Marine fouling can cause a series of hazards in the marine industrial field, and the traditional antifouling methods do not fulfill the green antifouling requirement. Herein, a novel DA/PEI/SiO₂/antibacterial peptide antifouling coating was prepared by a multi-modification approach. Initially, the nanocoatings were prepared by depositing DA, PEI, and SiO₂ on the dopamine (DA)-modified 304 stainless steel (SS) surface, and finally, the DA/PEI/SiO₂/AMPs composite coatings were prepared by grafting antimicrobial peptides (AMPs). The surfaces of SS before and after modification were characterized by Fourier transform infrared spectrometer (FTIR), X-ray photoelectron spectrometer (XPS), field emission scanning electron microscopy (SEM), contact angle measurement, and 3D optical profilometer.
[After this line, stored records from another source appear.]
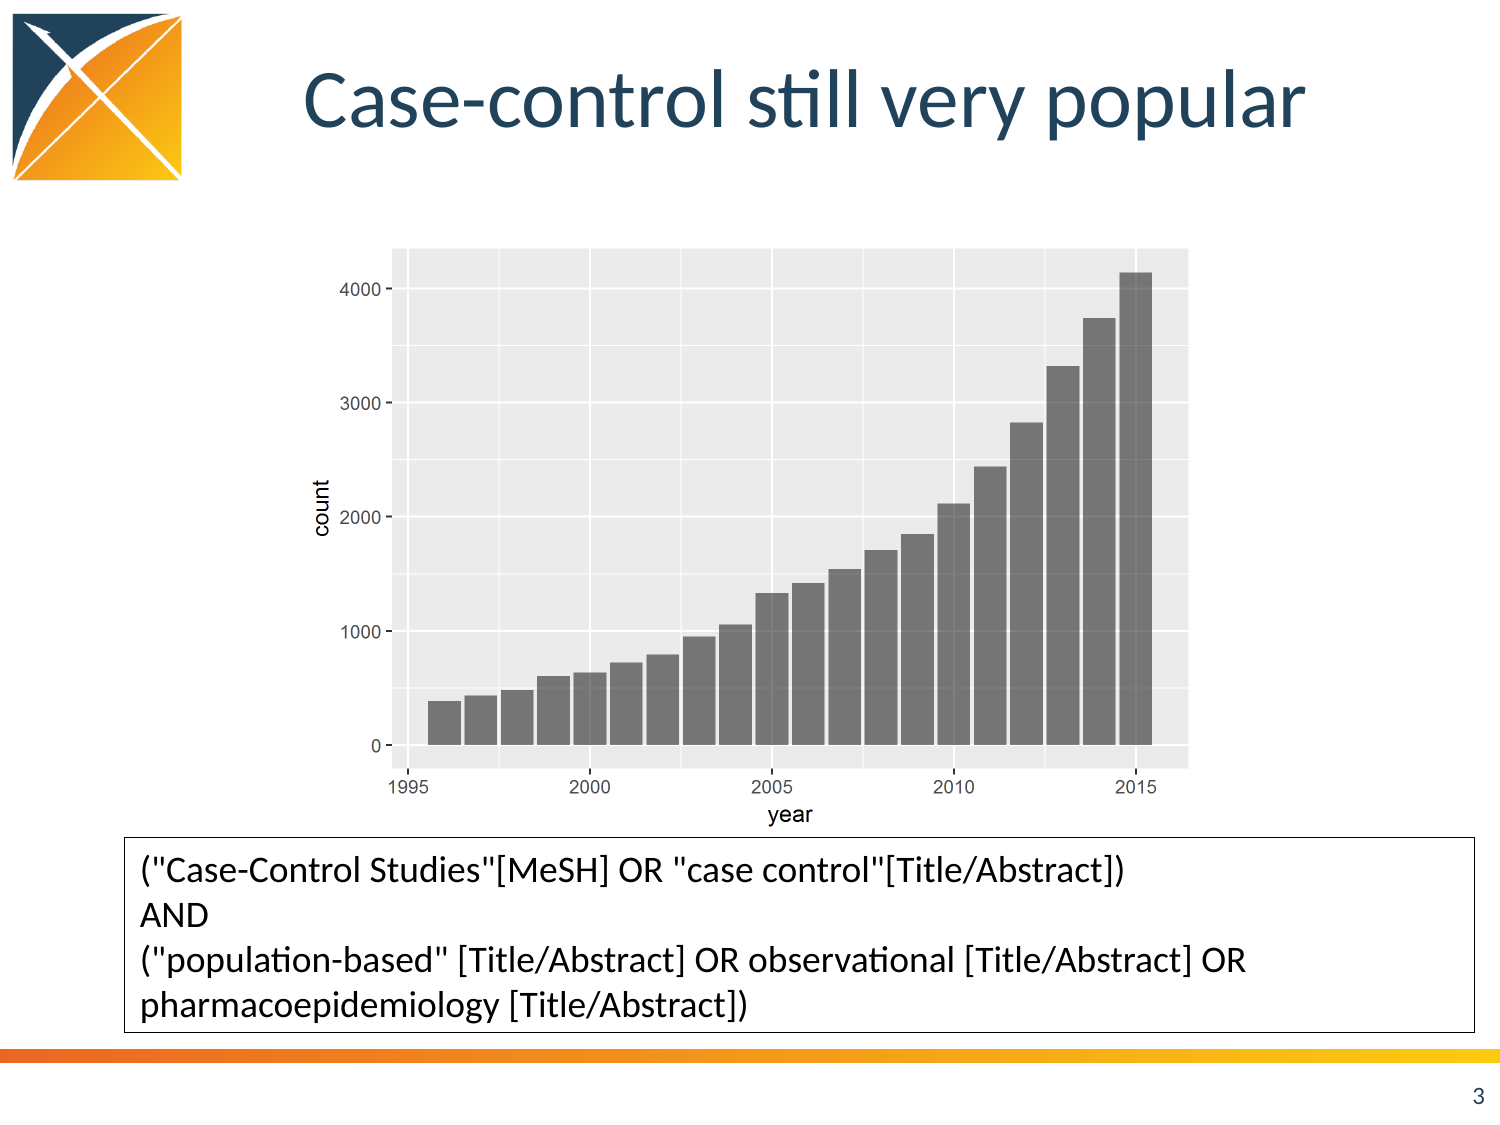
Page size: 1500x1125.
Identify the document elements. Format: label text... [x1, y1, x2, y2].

slide_number 3 [1149, 1065, 1500, 1125]
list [299, 237, 1201, 838]
picture [0, 0, 206, 200]
text_box ("Case-Control Studies"[MeSH] OR "case control"[Title/Abstract]) AND ("population-based" [Title/Abstract] OR observational [Title/Abstract] OR pharmacoepidemiology [Title/Abstract]) [124, 837, 1475, 1033]
title Case-control still very popular [187, 24, 1425, 163]
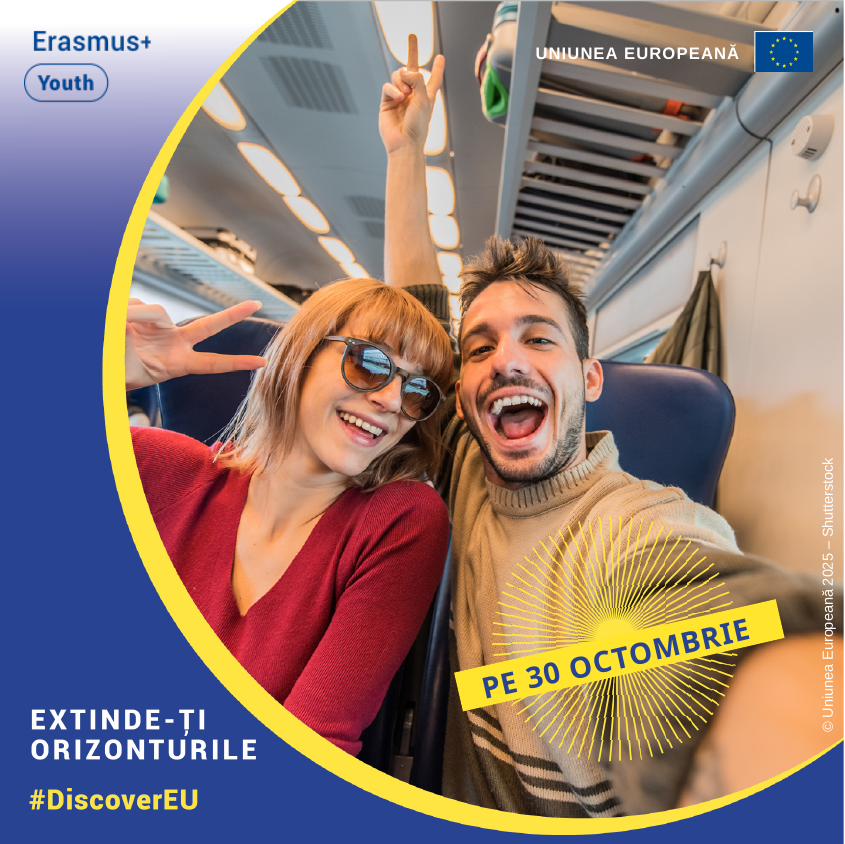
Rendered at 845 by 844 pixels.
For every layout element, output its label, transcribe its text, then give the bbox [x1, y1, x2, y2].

picture [0, 0, 844, 844]
list Pe 30 octombrie [454, 599, 785, 712]
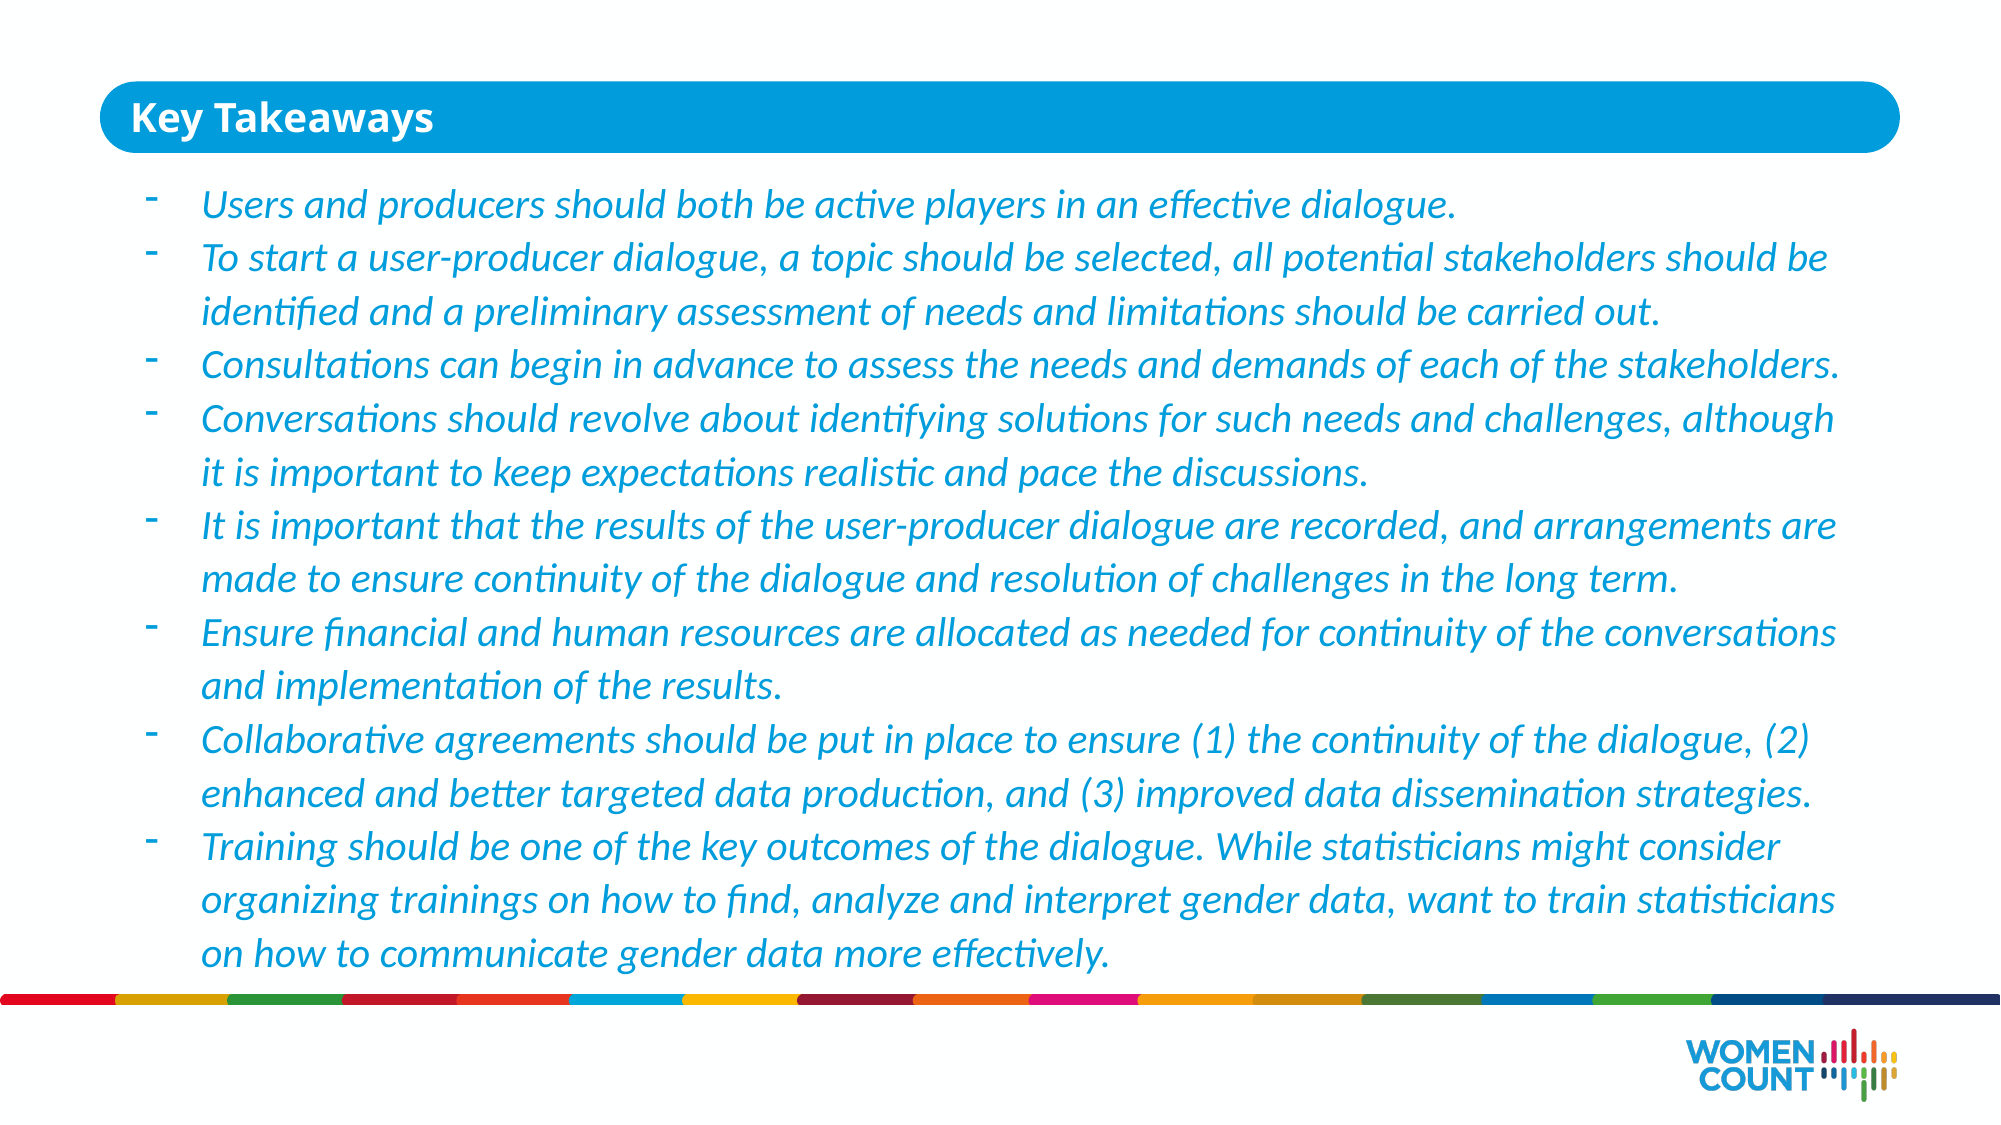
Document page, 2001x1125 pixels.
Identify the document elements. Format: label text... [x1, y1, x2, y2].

list Key Takeaways [130, 92, 1872, 142]
text_box Users and producers should both be active players in an effective dialogue. To start a user-producer dialogue, a topic should be selected, all potential stakeholders should be identified and a preliminary assessment of needs and limitations should be carried out. Consultations can begin in advance to assess the needs and demands of each of the stakeholders. Conversations should revolve about identifying solutions for such needs and challenges, although it is important to keep expectations realistic and pace the discussions. It is important that the results of the user-producer dialogue are recorded, and arrangements are made to ensure continuity of the dialogue and resolution of challenges in the long term. Ensure financial and human resources are allocated as needed for continuity of the conversations and implementation of the results. Collaborative agreements should be put in place to ensure (1) the continuity of the dialogue, (2) enhanced and better targeted data production, and (3) improved data dissemination strategies. Training should be one of the key outcomes of the dialogue. While statisticians might consider organizing trainings on how to find, analyze and interpret gender data, want to train statisticians on how to communicate gender data more effectively. [130, 165, 1872, 1091]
SSN-1 cells were used to evaluate the cytocompatibility of the modified surface. The results revealed that the cells cultured on the modified surface still maintained a good adhesion morphology, demonstrating the superior cytocompatibility of the composite coating. The anti-biofilm and antimicrobial properties of the modified samples were evaluated using Vibrio natriegens. The antibacterial efficiency of SS-DA/PEI/SiO₂ surfaces before and after AMPs modification reached 78.39 and 95.90%, and anti-biofilm efficiency of AMPs modified surface achieved 72.87% corresponding to 44.19% of SS-DA/PEI/SiO₂. The successful grafting of AMPs improved the antibacterial and anti-biofilm properties of the modified sample surfaces. Electrochemical and stability tests indicated that the modified sample surfaces exhibited excellent corrosion resistance and antifouling stability properties. This research could provide a novel green anti-fouling and anti-corrosion strategy for the marine industry and other related fields.